- **The exercise**:
Can you rewrite every one of these entries with "Reply with" changed to "Respond with" and everything else left the same?

- **Stored data**:
▼

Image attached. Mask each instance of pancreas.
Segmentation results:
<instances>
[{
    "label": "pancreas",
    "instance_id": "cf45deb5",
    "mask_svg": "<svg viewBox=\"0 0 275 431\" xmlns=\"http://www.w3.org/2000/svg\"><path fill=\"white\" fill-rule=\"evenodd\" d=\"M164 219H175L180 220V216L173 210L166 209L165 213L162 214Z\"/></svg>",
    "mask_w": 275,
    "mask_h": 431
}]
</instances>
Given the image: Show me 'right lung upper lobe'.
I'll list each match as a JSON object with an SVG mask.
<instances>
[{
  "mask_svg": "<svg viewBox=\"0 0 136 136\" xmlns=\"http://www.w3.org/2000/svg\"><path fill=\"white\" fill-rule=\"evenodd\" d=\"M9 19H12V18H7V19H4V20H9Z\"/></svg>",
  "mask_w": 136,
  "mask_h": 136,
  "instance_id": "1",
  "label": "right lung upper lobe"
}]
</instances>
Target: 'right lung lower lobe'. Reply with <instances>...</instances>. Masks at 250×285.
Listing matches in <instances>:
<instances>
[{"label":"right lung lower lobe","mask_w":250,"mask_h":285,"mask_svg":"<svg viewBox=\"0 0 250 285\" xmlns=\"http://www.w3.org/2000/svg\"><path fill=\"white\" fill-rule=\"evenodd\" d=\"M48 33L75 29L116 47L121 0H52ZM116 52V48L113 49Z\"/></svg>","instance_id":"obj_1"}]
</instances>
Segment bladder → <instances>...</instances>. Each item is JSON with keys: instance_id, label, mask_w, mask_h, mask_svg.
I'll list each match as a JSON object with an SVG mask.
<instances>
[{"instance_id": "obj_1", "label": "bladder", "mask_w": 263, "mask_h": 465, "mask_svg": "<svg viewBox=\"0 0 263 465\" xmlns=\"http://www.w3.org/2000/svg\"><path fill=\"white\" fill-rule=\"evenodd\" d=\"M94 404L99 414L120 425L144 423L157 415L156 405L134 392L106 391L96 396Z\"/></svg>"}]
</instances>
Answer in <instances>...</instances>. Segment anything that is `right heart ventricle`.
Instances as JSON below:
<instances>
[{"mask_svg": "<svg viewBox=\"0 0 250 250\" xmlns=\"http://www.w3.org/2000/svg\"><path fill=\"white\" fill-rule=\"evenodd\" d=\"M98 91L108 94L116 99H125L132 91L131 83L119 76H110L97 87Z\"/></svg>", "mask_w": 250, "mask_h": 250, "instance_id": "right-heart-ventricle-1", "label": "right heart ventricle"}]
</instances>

▲

- **Solution**:
Image attached. Mask each instance of pancreas.
Segmentation results:
<instances>
[{
    "label": "pancreas",
    "instance_id": "cf45deb5",
    "mask_svg": "<svg viewBox=\"0 0 275 431\" xmlns=\"http://www.w3.org/2000/svg\"><path fill=\"white\" fill-rule=\"evenodd\" d=\"M164 219H175L180 220V216L173 210L166 209L165 213L162 214Z\"/></svg>",
    "mask_w": 275,
    "mask_h": 431
}]
</instances>
Given the image: Show me 'right lung upper lobe'.
I'll list each match as a JSON object with an SVG mask.
<instances>
[{
  "mask_svg": "<svg viewBox=\"0 0 136 136\" xmlns=\"http://www.w3.org/2000/svg\"><path fill=\"white\" fill-rule=\"evenodd\" d=\"M9 19H12V18H7V19H4V20H9Z\"/></svg>",
  "mask_w": 136,
  "mask_h": 136,
  "instance_id": "1",
  "label": "right lung upper lobe"
}]
</instances>
Target: 'right lung lower lobe'. Respond with <instances>...</instances>. Masks at 250×285.
Listing matches in <instances>:
<instances>
[{"label":"right lung lower lobe","mask_w":250,"mask_h":285,"mask_svg":"<svg viewBox=\"0 0 250 285\" xmlns=\"http://www.w3.org/2000/svg\"><path fill=\"white\" fill-rule=\"evenodd\" d=\"M48 33L75 29L116 47L121 0H52ZM116 52V48L113 49Z\"/></svg>","instance_id":"obj_1"}]
</instances>
Segment bladder → <instances>...</instances>. Each item is JSON with keys: instance_id, label, mask_w, mask_h, mask_svg.
I'll list each match as a JSON object with an SVG mask.
<instances>
[{"instance_id": "obj_1", "label": "bladder", "mask_w": 263, "mask_h": 465, "mask_svg": "<svg viewBox=\"0 0 263 465\" xmlns=\"http://www.w3.org/2000/svg\"><path fill=\"white\" fill-rule=\"evenodd\" d=\"M94 404L99 414L120 425L144 423L157 415L156 405L134 392L106 391L96 396Z\"/></svg>"}]
</instances>
Answer in <instances>...</instances>. Segment anything that is `right heart ventricle`.
Instances as JSON below:
<instances>
[{"mask_svg": "<svg viewBox=\"0 0 250 250\" xmlns=\"http://www.w3.org/2000/svg\"><path fill=\"white\" fill-rule=\"evenodd\" d=\"M98 91L108 94L116 99H125L132 91L131 83L119 76H110L97 87Z\"/></svg>", "mask_w": 250, "mask_h": 250, "instance_id": "right-heart-ventricle-1", "label": "right heart ventricle"}]
</instances>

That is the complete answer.